[Saved entries]
--

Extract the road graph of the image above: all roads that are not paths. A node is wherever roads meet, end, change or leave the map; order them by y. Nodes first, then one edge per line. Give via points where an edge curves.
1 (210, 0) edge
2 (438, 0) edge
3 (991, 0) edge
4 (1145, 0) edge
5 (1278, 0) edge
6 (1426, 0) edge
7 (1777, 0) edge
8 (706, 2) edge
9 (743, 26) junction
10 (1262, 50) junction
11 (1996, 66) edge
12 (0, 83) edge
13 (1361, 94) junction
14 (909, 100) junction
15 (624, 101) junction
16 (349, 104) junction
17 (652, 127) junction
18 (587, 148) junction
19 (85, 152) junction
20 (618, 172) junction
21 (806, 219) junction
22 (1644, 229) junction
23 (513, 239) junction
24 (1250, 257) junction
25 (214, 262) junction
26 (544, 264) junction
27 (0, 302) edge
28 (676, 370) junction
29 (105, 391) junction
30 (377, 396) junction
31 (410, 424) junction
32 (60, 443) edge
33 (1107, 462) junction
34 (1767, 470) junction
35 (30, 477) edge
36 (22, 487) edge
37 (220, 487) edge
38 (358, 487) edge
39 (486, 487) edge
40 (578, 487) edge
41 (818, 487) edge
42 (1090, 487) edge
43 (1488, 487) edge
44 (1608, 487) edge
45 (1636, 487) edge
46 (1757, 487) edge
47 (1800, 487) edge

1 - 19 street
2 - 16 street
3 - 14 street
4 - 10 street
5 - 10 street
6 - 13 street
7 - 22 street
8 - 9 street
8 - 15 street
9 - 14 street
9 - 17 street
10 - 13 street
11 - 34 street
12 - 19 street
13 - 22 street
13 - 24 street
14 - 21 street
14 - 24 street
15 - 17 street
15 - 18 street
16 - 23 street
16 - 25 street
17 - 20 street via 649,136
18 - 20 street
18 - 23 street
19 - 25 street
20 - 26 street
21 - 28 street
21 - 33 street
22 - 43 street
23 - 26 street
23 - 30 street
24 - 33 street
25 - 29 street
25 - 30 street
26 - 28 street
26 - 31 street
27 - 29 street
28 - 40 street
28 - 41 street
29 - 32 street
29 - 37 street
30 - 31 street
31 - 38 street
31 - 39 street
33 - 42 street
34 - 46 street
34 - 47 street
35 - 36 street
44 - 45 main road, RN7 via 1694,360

--

● WORK ORDER: When a line of the data holds the string "road", pick it out and copy it.

● RESULT OF THE TASK:
Extract the road graph of the image above: all roads that are not paths. A node is wherever roads meet, end, change or leave the map; order them by y. Nodes first, then one edge per line. Give via points where an edge curves.
44 - 45 main road, RN7 via 1694,360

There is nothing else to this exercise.